De facto, se as intervenções ocorrerem mais cedo ou a um nível mais profundo do que o necessário, a empresa poderá estar a incorrer em custos supérfluos. Mas se, pelo contrário, for demasiado tarde ou a níveis mais superficiais do que o requerido, a empresa poderá não só comprometer os seus níveis de serviço como, ironicamente, aumentar o custo total das intervenções ao longo da vida útil.

E como se consegue, na prática, responder a estas questões, i.e., encontrar “o ponto certo”?

A receita é simples: (i) conheça-se os objetivos da empresa, estabelecendo os Níveis de Serviço de Referência; (ii) anualmente, avalie-se a probabilidade de os ativos falharem a sua função, bem como as consequências dessas falhas – i.e., efetue-se uma análise de risco da falha dos ativos; e (iii) recorra-se a metodologias para encontrar os equilíbrios Risco vs Custo, Custos de Investimento vs Custos de Exploração; e a Análise de Ciclo de Vida.

Claro que por trás desta (aparente) simplicidade, existe todo um trabalho prévio. Por exemplo, para determinar a probabilidade de falha de um ativo, há que caracterizar os ativos em termos do seu cadastro, da respetiva informação operacional (ex.: falhas ou avarias) e/ou da informação sobre o seu estado de conservação. Para avaliar a consequência da falha de um ativo, é imprescindível conhecer qual o grau de importância do ativo (vulgo, criticidade) para o cumprimento dos Níveis de Serviço de Referência.

Quando se põe em marcha este trabalho prévio sem se ter logo à vista a possibilidade de descobrir “o ponto certo”, é natural que ocorra uma certa desmotivação ou descrença. Mas há que não desistir, podendo mesmo começar-se a efetuar algumas análises utilizando dados mais subjetivos ou qualitativos, até que a informação de base esteja devidamente organizada. Verão que vale a pena, já que os ganhos para os clientes (que terão a garantia de um melhor serviço, a tarifas acessíveis) e para os acionistas (em termos de rentabilidade e sustentabilidade do negócio), serão reais.

Porque para tudo na vida há uma medida certa. 

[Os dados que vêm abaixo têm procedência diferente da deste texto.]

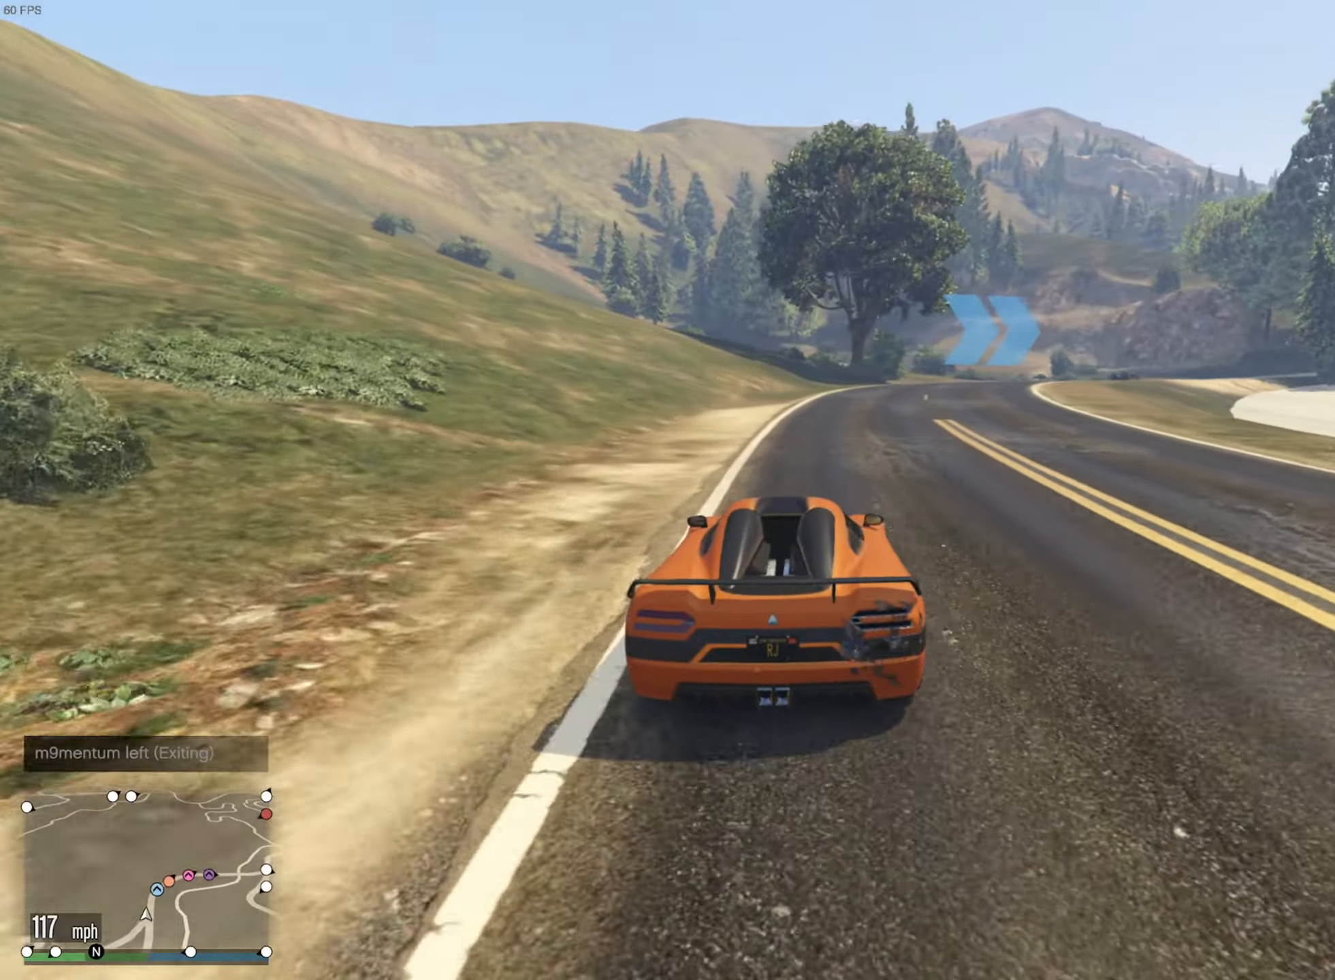
{"buttons": ["R2"], "left_stick": "down-right", "right_stick": "center", "events": [[50, "left_stick", "down-right"], [217, "left_stick", "center"], [317, "left_stick", "down-right"]]}
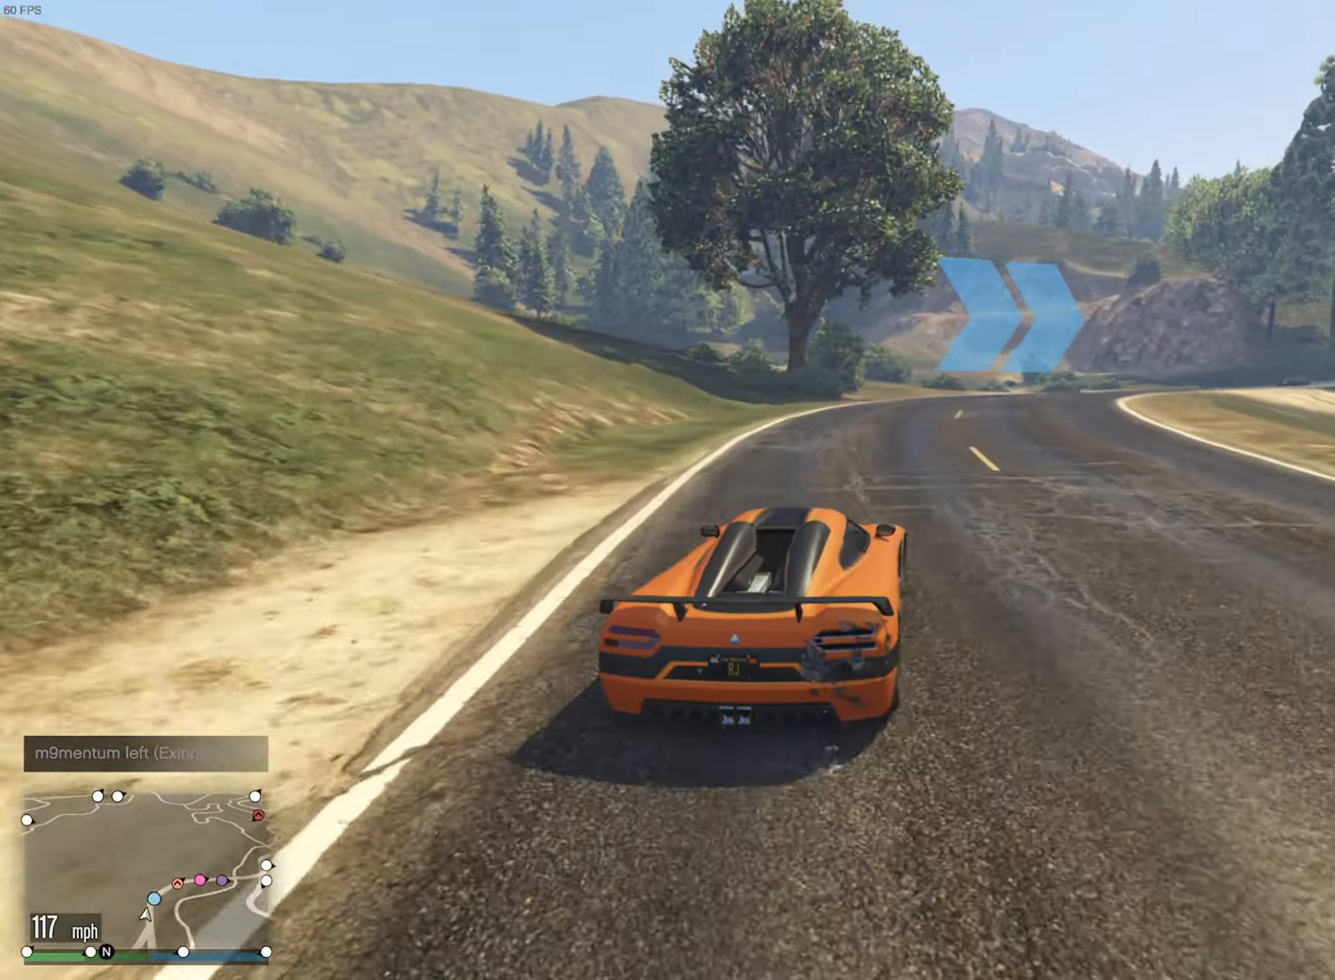
{"buttons": ["R2"], "left_stick": "down-right", "right_stick": "center", "events": [[100, "left_stick", "center"], [217, "left_stick", "down-right"]]}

Ana Luís é Engenheira Civil (1996, IST), Mestre em Engenharia Mecânica (1999, IST) e Doutorada em Gestão do Risco (2014, Universidade de Cranfield). Em 1996 integrou os quadros da Gibb Portugal, onde participou/ coordenou projetos nas áreas de regularização fluvial, planos de segurança de barragens, planos de bacia, sistemas de informação geográfica, conceção de sistemas de abastecimento de água, entre outros. Em 2006 integrou os quadros da EPAL, tendo participado na génese da Gestão de Ativos e desenvolvido modelos de análise de risco e multicritério para apoio à decisão sobre os investimentos. É, atualmente, a responsável pela Direção de Gestão de Ativos da EPAL. As opiniões expressas neste artigo vinculam apenas a autora.